The proposed Senate Bill would allow jurors to take notes during trial and require the courts to provide materials to jurors on which to take those notes.  In addition, it would require the Texas Supreme Court to adopt a rule that would allow (1) jurors to submit questions for witnesses anonymously; (2) counsel to object to questions out of the presence of the jury; (3) witnesses to be recalled to the stand to answer a question in open court;  (4) an opportunity for cross-examination in response to a juror question; and (5) limitation upon questions "for good cause."  The Senate Bill has had its first reading and is currently pending before the Senate Jurisprudence Committee.

Proposed Rule 265.1 calls for an instruction to be read by the judge to the jurors at the beginning of trial advising of the right to ask questions and a form would be provided to jurors upon which questions could be submitted.  The parties would be allowed to object and the court would have the discretion to reword the question.  Parties would be allowed to ask follow up questions.  Any question submitted would become part of the record.  This proposed rule is on the SCAC’s agenda for discussion at its meeting today, February 20, 2009.

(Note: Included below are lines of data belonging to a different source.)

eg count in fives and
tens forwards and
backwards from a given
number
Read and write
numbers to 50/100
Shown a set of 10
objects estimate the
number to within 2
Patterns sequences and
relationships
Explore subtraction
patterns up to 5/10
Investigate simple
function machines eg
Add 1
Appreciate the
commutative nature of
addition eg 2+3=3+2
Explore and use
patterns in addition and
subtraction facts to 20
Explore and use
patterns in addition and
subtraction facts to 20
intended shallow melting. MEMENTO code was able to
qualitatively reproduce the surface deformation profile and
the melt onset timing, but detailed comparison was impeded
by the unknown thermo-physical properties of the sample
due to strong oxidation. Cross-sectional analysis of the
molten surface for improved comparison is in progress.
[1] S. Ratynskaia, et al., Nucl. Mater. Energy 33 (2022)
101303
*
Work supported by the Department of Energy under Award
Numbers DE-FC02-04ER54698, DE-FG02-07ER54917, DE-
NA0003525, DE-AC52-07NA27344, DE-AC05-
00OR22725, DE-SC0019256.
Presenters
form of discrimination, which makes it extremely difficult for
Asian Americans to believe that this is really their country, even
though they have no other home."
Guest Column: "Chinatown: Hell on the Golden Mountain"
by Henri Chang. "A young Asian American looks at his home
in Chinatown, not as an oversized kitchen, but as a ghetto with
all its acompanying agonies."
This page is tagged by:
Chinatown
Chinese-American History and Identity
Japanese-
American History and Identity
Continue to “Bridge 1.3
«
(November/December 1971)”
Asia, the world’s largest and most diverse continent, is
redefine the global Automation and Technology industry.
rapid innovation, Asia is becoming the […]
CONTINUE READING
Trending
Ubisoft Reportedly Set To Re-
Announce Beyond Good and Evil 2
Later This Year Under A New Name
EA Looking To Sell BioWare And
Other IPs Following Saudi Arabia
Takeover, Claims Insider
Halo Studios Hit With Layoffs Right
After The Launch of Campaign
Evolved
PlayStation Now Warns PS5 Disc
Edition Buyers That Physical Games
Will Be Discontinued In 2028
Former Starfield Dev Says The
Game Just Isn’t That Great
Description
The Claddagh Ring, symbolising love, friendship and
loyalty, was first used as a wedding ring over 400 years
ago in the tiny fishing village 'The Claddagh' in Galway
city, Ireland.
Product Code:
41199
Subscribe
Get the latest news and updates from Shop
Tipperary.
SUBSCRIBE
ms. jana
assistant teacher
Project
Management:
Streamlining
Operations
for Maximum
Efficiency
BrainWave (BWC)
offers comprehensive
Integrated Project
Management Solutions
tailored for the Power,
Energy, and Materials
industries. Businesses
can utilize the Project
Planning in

The concept of this proposal is interesting and I know some trial judges have experimented with this in the past and found it not to be all that beneficial.  I’d be interested in hearing thoughts our readers may have about these proposals.   I wonder what happens if the witness has been dismissed and is out of subpoena range.  Or what happens if a witness is presented by deposition and a juror wants to ask a question.  Also, suppose a juror asks an impermissible question, such as "Does the Defendant have insurance?"  Will a judge interpret the mere existence of the rule as trumping ordinary rules of admissibility?  And what happens in those instances when a judge imposes strict time limits on the parties to present their cases and jurors begin peppering the court with questions?  Will the Court take time away from whichever party is then putting on its case?